_CHECK YOUR UNDERSTANDING:_
a. Using the piece on therapy misconceptions, say whether each statement agrees with it. Answer yes or no, and quote the words that decide it. (i) In REBT, how you feel about the past today is treated as the most important factor. (ii) With REBT, clients must take up the alternative way of thinking the therapist offers. (iii) The therapist expects clients to match to the therapist.
b. Continue the piece on therapy misconceptions from the point where it stops.
═══ SELECTED TEXT ═══
What is the role of a therapist?

Updated: Apr 13, 2019



Have you ever thought about doing something and decided against it as you thought it wasn't for you? How many times have you then been proved wrong or realised it wasn't as bad as you thought it was going to be? I've had this conversation with new clients and existing clients many times; "oh it's not as bad as I thought" or "I thought you were just going to tell me what to do" have been a number of responses I've had.


Misconceptions can often be common in therapy due to what you see on TV, hear from someone that had a bad experience or learn from loved ones even though they may never have been to a session before. Below are some common misconceptions I've encountered and how I would answer them for any client:


  • Therapists are only interested in my childhood - some therapists work in a way that looks at how childhood experiences have shaped who you are today and that can sometimes be helpful. In REBT we acknowledge that the past has happened but how you feel about it today is the most important factor as this impacts your current unhealthy beliefs

  • Is it all my fault? - we are responsible for how we each think, feel and act; good or bad. Whilst certain situations may not be your fault we look at the part each person plays in it and was it emotionally healthy

  • Am I allowed to feel this way? - I accept bad things happen to good people. Is it fair? no, and you're allowed to feel upset, hurt or angry. However, do you want to feel that way forever? Is it impacting you from getting on with life?

  • If I could be helped I'd be doing it already wouldn't I? - Events, beliefs and consequences are all intertwined and influence each other. That means sometimes things aren't always that simple but doesn't mean you're beyond help.

  • Are you just going to tell me what to do? - Not at all. With REBT I can give you an alternative way of thinking but you can reject it if you want to. This is a collaboration process so you only do what you feel able to at each stage of the process.

  • Therapy feels like it's own language, what if I don't understand? - It can feel that way if you've not had therapy before, however, it has to be a process you feel comfortable with. As a therapist I match to you, not you match to me.
═══ DATASET ENTRIES ═══
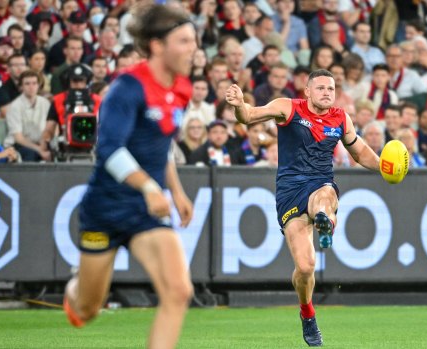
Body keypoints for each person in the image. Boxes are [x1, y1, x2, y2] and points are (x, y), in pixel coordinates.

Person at [62, 6, 197, 349]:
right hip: (105, 209)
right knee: (87, 309)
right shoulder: (126, 88)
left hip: (144, 212)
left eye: (194, 41)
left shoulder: (182, 87)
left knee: (179, 291)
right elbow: (109, 150)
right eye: (183, 41)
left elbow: (160, 144)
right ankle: (75, 289)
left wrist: (176, 192)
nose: (192, 49)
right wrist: (151, 187)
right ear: (156, 45)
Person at [225, 68, 381, 346]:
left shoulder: (341, 118)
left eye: (331, 89)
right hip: (289, 192)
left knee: (324, 196)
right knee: (306, 267)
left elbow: (358, 151)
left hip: (320, 183)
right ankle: (308, 313)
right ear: (307, 91)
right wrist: (239, 106)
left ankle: (324, 219)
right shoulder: (288, 108)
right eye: (320, 88)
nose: (326, 93)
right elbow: (248, 116)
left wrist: (383, 166)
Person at [4, 70, 51, 161]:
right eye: (27, 84)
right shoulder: (15, 106)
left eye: (34, 83)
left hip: (40, 143)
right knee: (31, 154)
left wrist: (43, 145)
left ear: (38, 85)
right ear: (21, 87)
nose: (31, 87)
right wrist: (39, 149)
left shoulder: (45, 103)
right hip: (18, 145)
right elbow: (19, 138)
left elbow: (50, 128)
═══
_ANSWERS GIVEN:_
a.
(i) Yes: "In REBT we acknowledge that the past has happened but how you feel about it today is the most important factor"
(ii) No: "I can give you an alternative way of thinking but you can reject it if you want to."
(iii) No: "As a therapist I match to you, not you match to me."

b.
As written in one of my earlier blog posts "We're all the same right? Wrong!" not all therapists work in the same way but does that mean we play different roles? Well the answer, in my opinion is simple, I can be whoever you allow me to be. As a practising counselling professional I reflect on who I am to my clients an awful lot, mostly "am I being helpful?". I've realised that to no two clients am I the same person. That doesn't mean I change who I am but that each client sees me as someone different depending on their needs. In REBT we call this being an authentic chameleon, introducing subtle changes to suit the needs of you client.


Whilst I reflected on this I realised that it's not about doing something for a client but being someone for a client. So that's what I try to do, being there whilst they explore their unhealthy demands and the emotions that come from this. It's not always perfect but then who is? That also means that can be done in different ways. Some clients need clear & defined explanations, some prefer to act out their beliefs with drawings or models & some like to write it down. We all want to achieve our goals but the journey is different for each client and it's one of the many reasons why I love what I do.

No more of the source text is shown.